*** The data ***
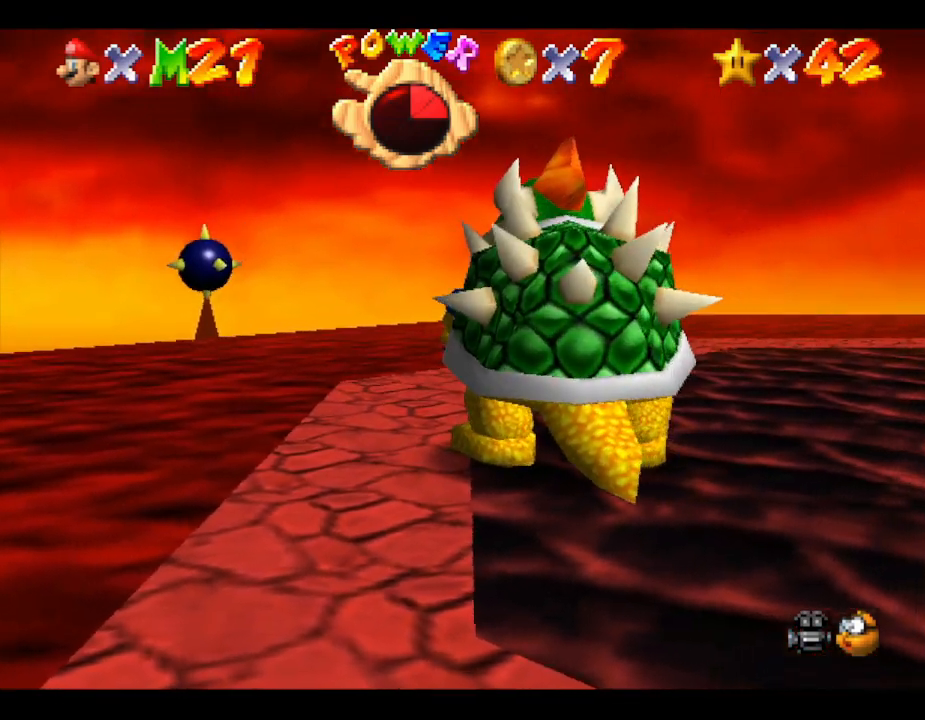
{"buttons": [], "left_stick": "up", "events": [[133, "left_stick", "up"]]}
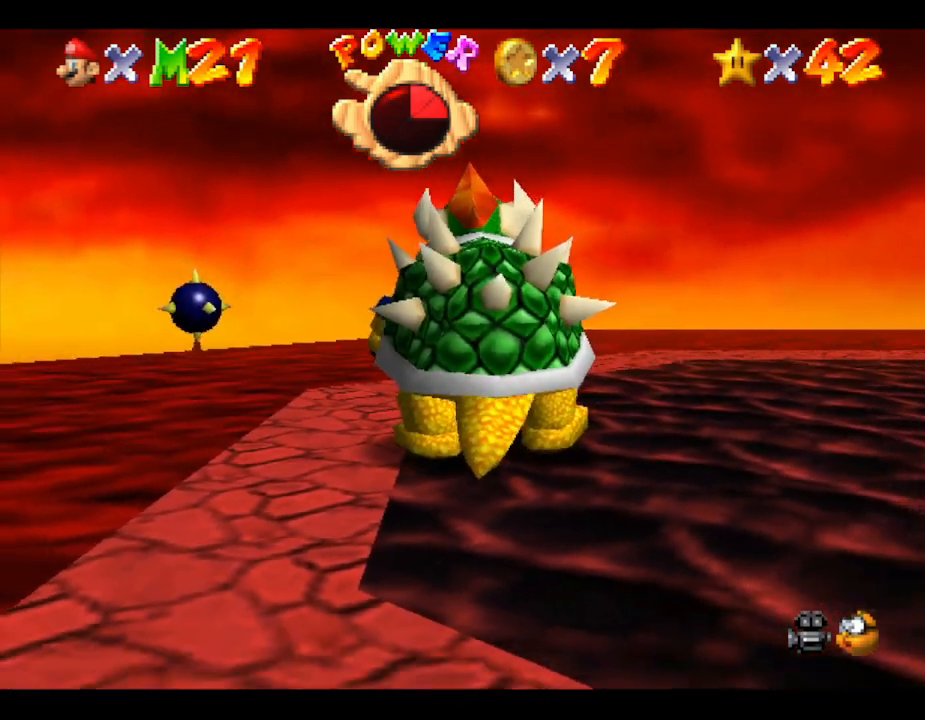
{"buttons": [], "left_stick": "right", "events": [[83, "B", "down"], [233, "B", "up"], [417, "left_stick", "right"]]}
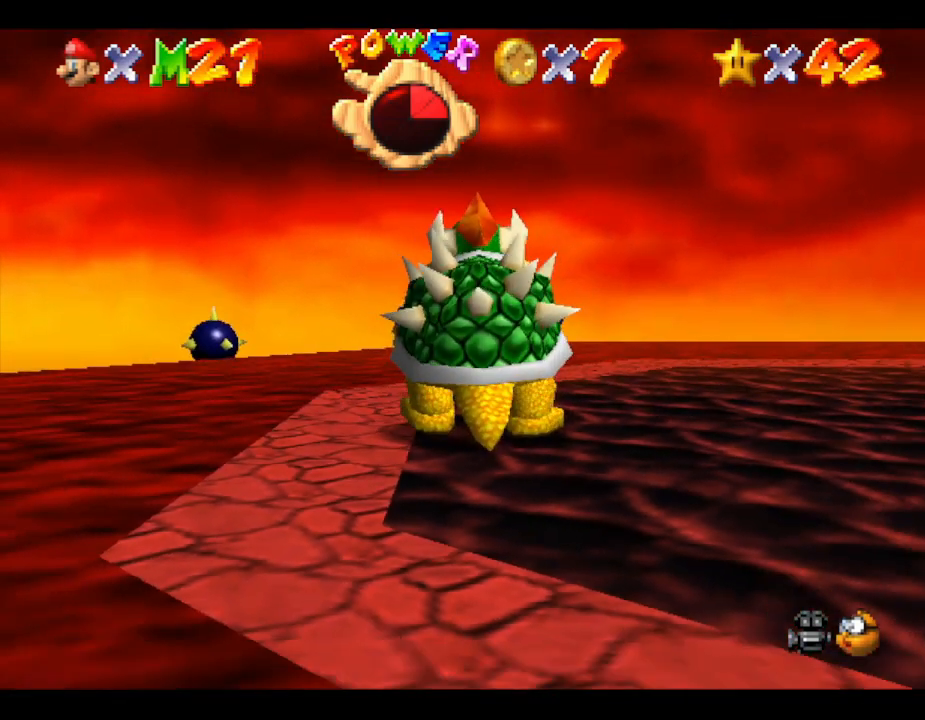
{"buttons": [], "left_stick": "down-right", "events": [[50, "left_stick", "down-right"]]}
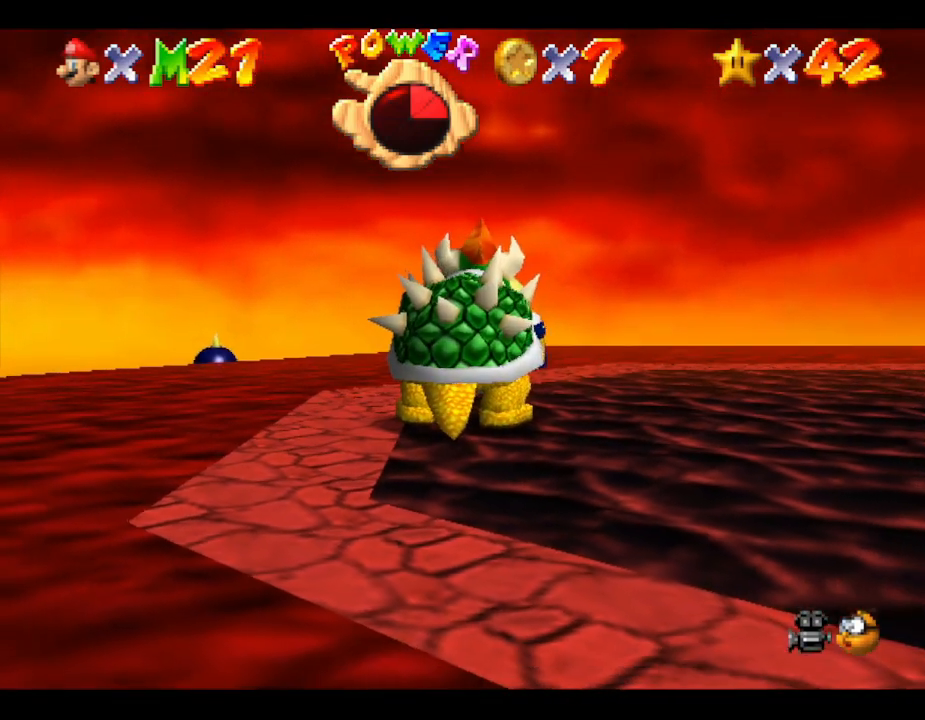
{"buttons": [], "left_stick": "down-right", "events": []}
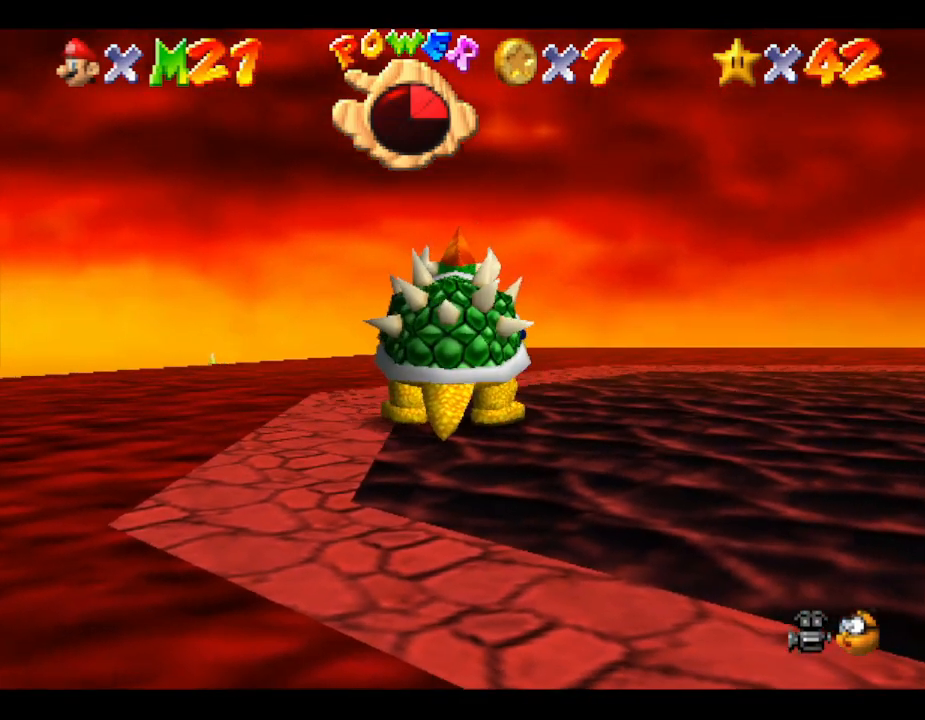
{"buttons": [], "left_stick": "down-right", "events": []}
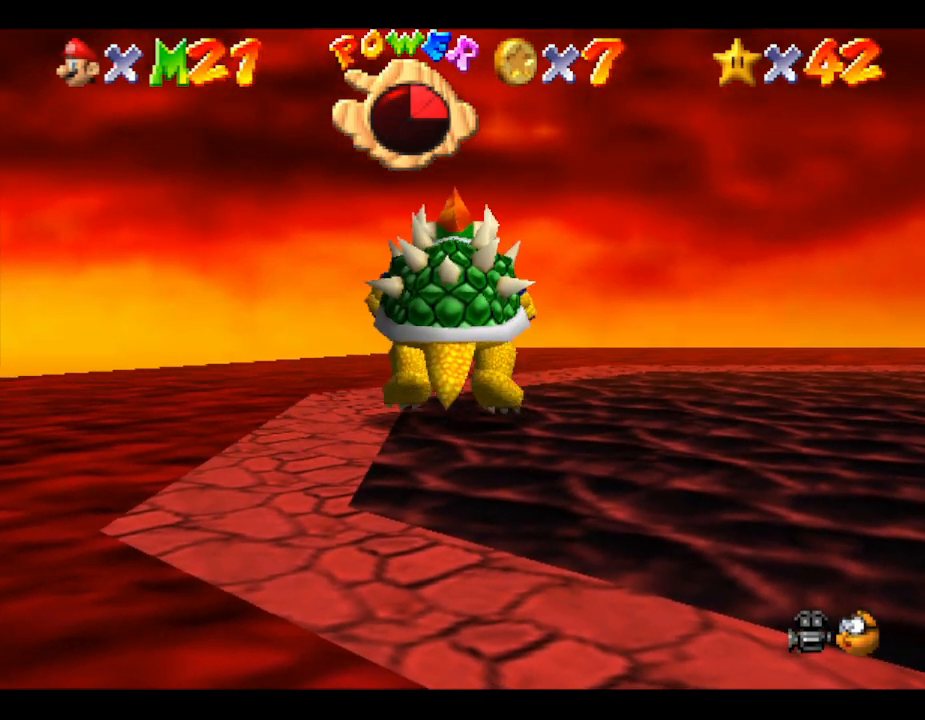
{"buttons": [], "left_stick": "down-right", "events": []}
*** End of The data ***
→ **Exercise objective**
Please repeat every record exactly as it stands, leaving out any pictures.

→ **Answer for this exercise**
{"buttons": [], "left_stick": "up", "events": [[133, "left_stick", "up"]]}
{"buttons": [], "left_stick": "right", "events": [[83, "B", "down"], [233, "B", "up"], [417, "left_stick", "right"]]}
{"buttons": [], "left_stick": "down-right", "events": [[50, "left_stick", "down-right"]]}
{"buttons": [], "left_stick": "down-right", "events": []}
{"buttons": [], "left_stick": "down-right", "events": []}
{"buttons": [], "left_stick": "down-right", "events": []}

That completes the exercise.